Restoration is taking place on College Street at the Dutchman building.

The building’s owner, Robertus van Tilburg, purchased the building in the early 1980s and is overseeing its restoration.

The building was first a feed store during the 1800s. Later, it became a dry-cleaners that was home to Waxahachie Steam Laundry.

“When it was a dry-cleaners, the wagons and horses would pull up and they would back up against the building to unload all of the white collars the men wore in the old days that they changed three times a day. They came from the stock yard, Dallas hotels and Waco hotels,” Tilburg said.

“This place did the French dry-cleaning and they were known for that. There is a sign on the south side of the building that I have preserved that explains all that. Once the building is finished that sign will be visible. When they unloaded, those bags were heavy and it wore out people. They raised the floors so they could take the bag off of their shoulder and roll it onto the next floor.”

Tilburg said a person in the basement would place the clothes in barrels to be cleaned. At one time, a General Electric steam generator supplied power to the building.

Inside the building restoration is moving forward. The original oak floors have been sanded down and refinished. During the process, a number of nails that were protruding from the wood were removed. Tile, fixtures and sheetrock also were put in place in part of the building.

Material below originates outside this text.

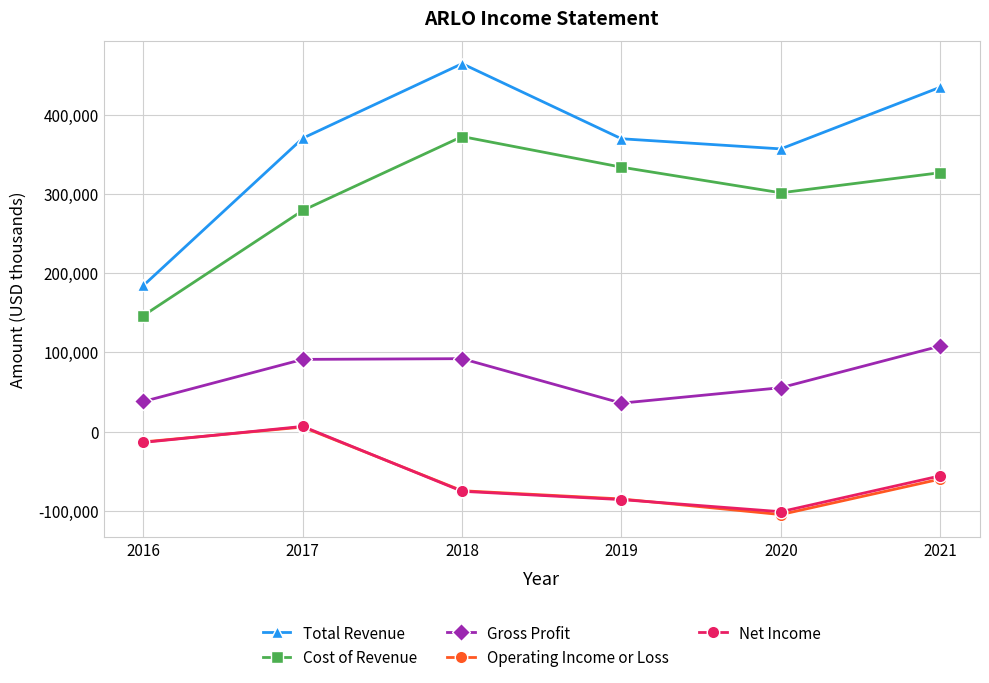

What is the smallest value displayed?

-104900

On the outside, the front brick was removed from the structure and reapplied. Insulation has been added to the building, separating the interior and exterior walls by a foot, and the framing for the interior walls has been completed. To protect the building from a fire, a 1.25-inch firewall has been put in on each floor, ceiling and wall.

“In the front of the building I am taking the original wood off and resurfacing that. Then I am putting the original wood back on over the doorframes and windows that we are putting in.  I am personally building the windows. The big tall windows are coming out and the sliding ones are going back in,” Tilburg said.

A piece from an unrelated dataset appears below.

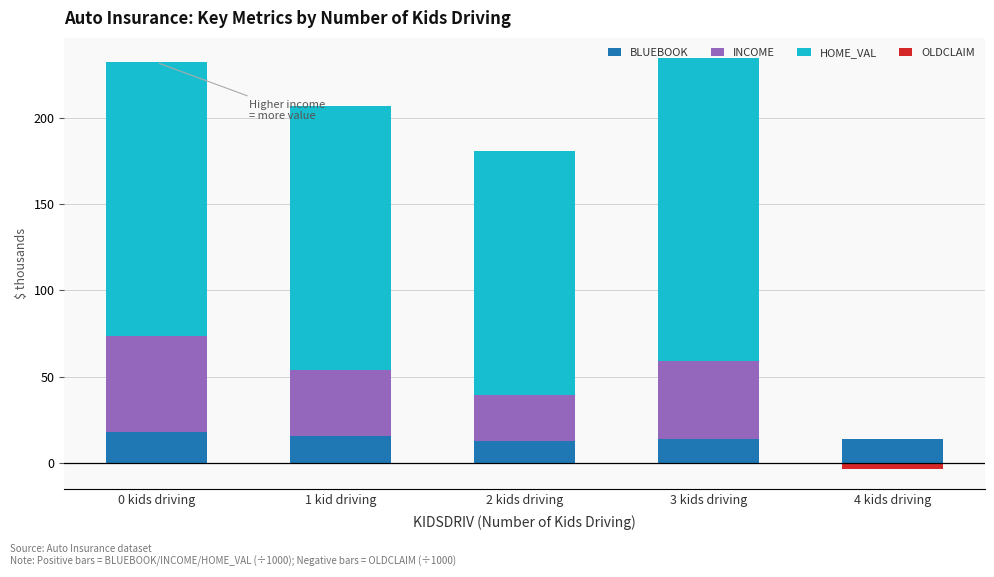

What is the lowest value of the BLUEBOOK series?

12.7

“The awning will be put back on there like it was in 1890. It is a metal awning and it had a roll that rolled up (like a window shade). So you could pull down two or three feet of linen to give it more shade in the afternoon when the sun is hitting those windows pretty hard.”

Tilburg said he wanted to thank the city for the support it has provided him during the course of the restoration. The project is expected to be completed within the next two months. Once done, the building will house four different businesses.